Another INFJ woman wrote, “Is there anyone out there with suggestions about how an INFJ can possibly deal with a violent assault on top of the issues assigned to us as INFJs?”

My own experience with rape makes me think that I might have recovered from my PTSD faster had I been a different Myers-Briggs type. The combination of introversion, the introspection that goes with intuitiveness, and the tendency to react to situations emotionally probably made matters more difficult. Support groups helped me deal with the trauma. I needed to recognize that I did not invite the attack. I was simply walking through someone’s gunsights.

I’m still susceptible to triggers that catch me unawares. A couple of years ago, a male acquaintance came to my house uninvited. I met him in the front yard. At least, I had the sense not to invite him in. As we were standing on the lawn, he put his arms around me. I went into my old mode of getting confused and laughing nervously. I asked him to leave because I had things to do in the house.

PTSD Symptoms

For the rest of the day, I tried to avoid dwelling on the situation. I went to dinner with a friend that night. Returning home around 9 pm, I felt a migraine starting. Then I got nauseated and threw up several times. I thought I might have food poisoning. I finally realized that my old PTSD was back, triggered by the man’s advances.

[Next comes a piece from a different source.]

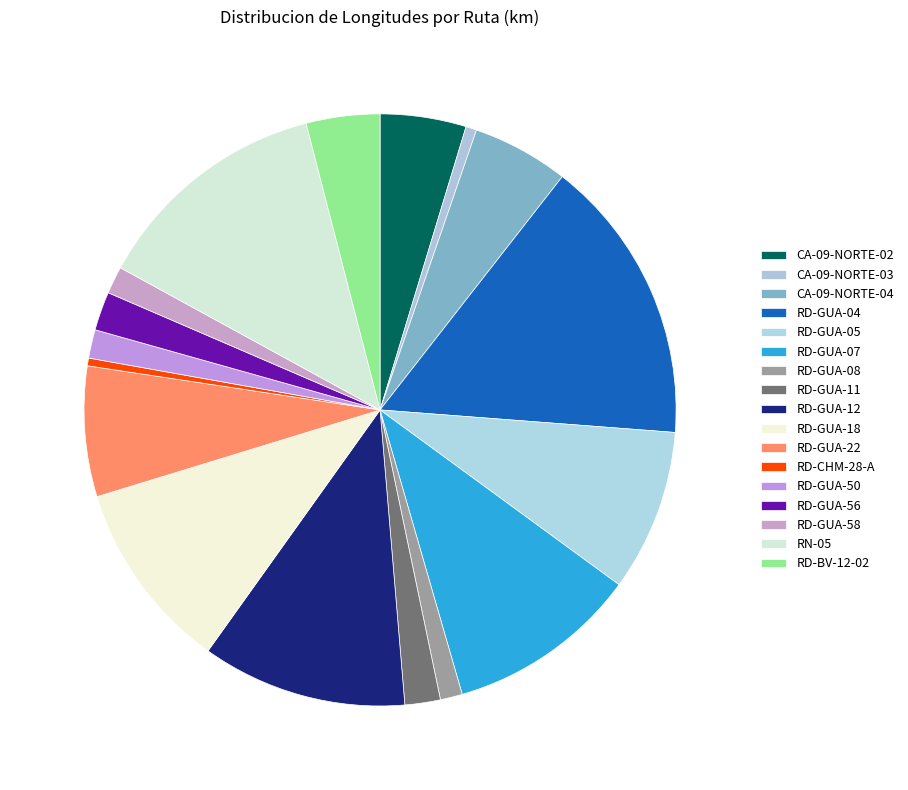

What is the smallest slice in the pie chart?

RD-CHM-28-A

Although my symptoms were gone the next day, I was dismayed that I’d learned so little from the rape a few years earlier. I decided to see a therapist. After several sessions, I’d gained more insight into my PTSD. I could see that my defenses still needed work.

Recovery

My therapist taught me to turn my rational brain off and my primitive brain on when a man violates my boundaries. It’s important to defend myself without analyzing the situation. (I tend to overthink troubling issues.)

Fortunately, I’ve had chances to practice. Predatory men aren’t hard to find. Now, when a man puts his hands on me and makes me uncomfortable, I no longer laugh nervously or get confused. I take a deep breath and say, “Please don’t touch me.” Of course, this usually triggers a dismayed protest of innocence. Predators can be good actors. All I need to say in response is, “You heard me.” He rarely comes back for seconds.

Getting Support

Women who have been raped need support—particularly the support of other women who have undergone sexual assault. They need to realize that they are not to blame. Most of all, they need to claim their personal power and become more assertive.

As females past our teen years, we are not children. We are women with a right to be strong and free.

(Note: I haven’t written about teenage girls because it’s outside the range of my personal experience, both as a female victim and as a mental health counselor. I am convinced, however, that rape is unusually devastating for these young women. They fear exposure, shame, and the risk that people won’t believe them.)